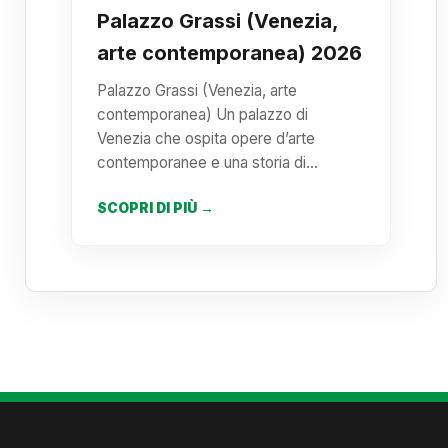
Palazzo Grassi (Venezia,
arte contemporanea) 2026
Palazzo Grassi (Venezia, arte
contemporanea) Un palazzo di
Venezia che ospita opere d’arte
contemporanee e una storia di…
SCOPRI DI PIÙ →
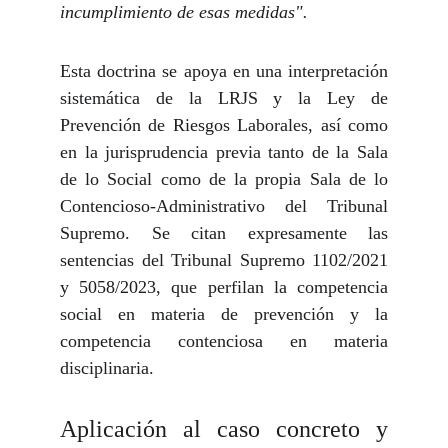
incumplimiento de esas medidas".
Esta doctrina se apoya en una interpretación
sistemática de la LRJS y la Ley de
Prevención de Riesgos Laborales, así como
en la jurisprudencia previa tanto de la Sala
de lo Social como de la propia Sala de lo
Contencioso-Administrativo del Tribunal
Supremo. Se citan expresamente las
sentencias del Tribunal Supremo 1102/2021
y 5058/2023, que perfilan la competencia
social en materia de prevención y la
competencia contenciosa en materia
disciplinaria.
Aplicación al caso concreto y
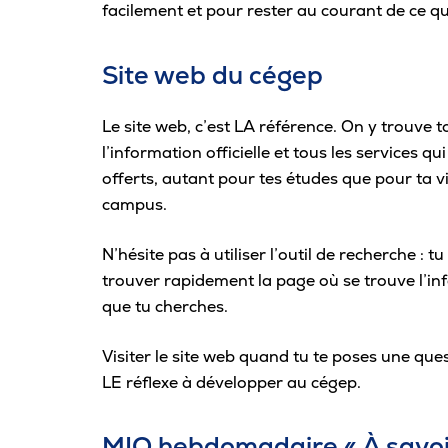
facilement et pour rester au courant de ce qu
Carrière
Site web du cégep
Pour les entreprises
Le site web, c’est LA référence. On y trouve t
l’information officielle et tous les services qui
offerts, autant pour tes études que pour ta vi
campus.
N’hésite pas à utiliser l’outil de recherche : t
trouver rapidement la page où se trouve l’i
que tu cherches.
Visiter le site web quand tu te poses une ques
LE réflexe à développer au cégep.
MIO hebdomadaire « À savoi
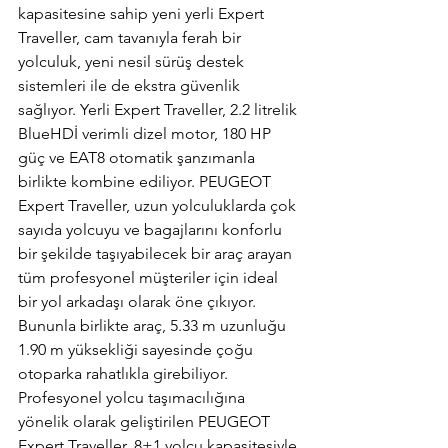
kapasitesine sahip yeni yerli Expert 
Traveller, cam tavanıyla ferah bir 
yolculuk, yeni nesil sürüş destek 
sistemleri ile de ekstra güvenlik 
sağlıyor. Yerli Expert Traveller, 2.2 litrelik 
BlueHDİ verimli dizel motor, 180 HP 
güç ve EAT8 otomatik şanzımanla 
birlikte kombine ediliyor. PEUGEOT 
Expert Traveller, uzun yolculuklarda çok 
sayıda yolcuyu ve bagajlarını konforlu 
bir şekilde taşıyabilecek bir araç arayan 
tüm profesyonel müşteriler için ideal 
bir yol arkadaşı olarak öne çıkıyor. 
Bununla birlikte araç, 5.33 m uzunluğu 
1.90 m yüksekliği sayesinde çoğu 
otoparka rahatlıkla girebiliyor. 
Profesyonel yolcu taşımacılığına 
yönelik olarak geliştirilen PEUGEOT 
Expert Traveller, 8+1 yolcu kapasitesiyle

○ ○ ○ ○

Can you rewrite all the records above with every "PEUGEOT" replaced by "Peugeot" and nothing else changed, leaving out the pictures?

Palazzo Grassi (Venezia,
arte contemporanea) 2026
Palazzo Grassi (Venezia, arte
contemporanea) Un palazzo di
Venezia che ospita opere d’arte
contemporanee e una storia di…
SCOPRI DI PIÙ →
incumplimiento de esas medidas".
Esta doctrina se apoya en una interpretación
sistemática de la LRJS y la Ley de
Prevención de Riesgos Laborales, así como
en la jurisprudencia previa tanto de la Sala
de lo Social como de la propia Sala de lo
Contencioso-Administrativo del Tribunal
Supremo. Se citan expresamente las
sentencias del Tribunal Supremo 1102/2021
y 5058/2023, que perfilan la competencia
social en materia de prevención y la
competencia contenciosa en materia
disciplinaria.
Aplicación al caso concreto y
facilement et pour rester au courant de ce qu
Carrière
Site web du cégep
Pour les entreprises
Le site web, c’est LA référence. On y trouve t
l’information officielle et tous les services qui
offerts, autant pour tes études que pour ta vi
campus.
N’hésite pas à utiliser l’outil de recherche : t
trouver rapidement la page où se trouve l’i
que tu cherches.
Visiter le site web quand tu te poses une ques
LE réflexe à développer au cégep.
MIO hebdomadaire « À savoi
kapasitesine sahip yeni yerli Expert 
Traveller, cam tavanıyla ferah bir 
yolculuk, yeni nesil sürüş destek 
sistemleri ile de ekstra güvenlik 
sağlıyor. Yerli Expert Traveller, 2.2 litrelik 
BlueHDİ verimli dizel motor, 180 HP 
güç ve EAT8 otomatik şanzımanla 
birlikte kombine ediliyor. Peugeot 
Expert Traveller, uzun yolculuklarda çok 
sayıda yolcuyu ve bagajlarını konforlu 
bir şekilde taşıyabilecek bir araç arayan 
tüm profesyonel müşteriler için ideal 
bir yol arkadaşı olarak öne çıkıyor. 
Bununla birlikte araç, 5.33 m uzunluğu 
1.90 m yüksekliği sayesinde çoğu 
otoparka rahatlıkla girebiliyor. 
Profesyonel yolcu taşımacılığına 
yönelik olarak geliştirilen Peugeot 
Expert Traveller, 8+1 yolcu kapasitesiyle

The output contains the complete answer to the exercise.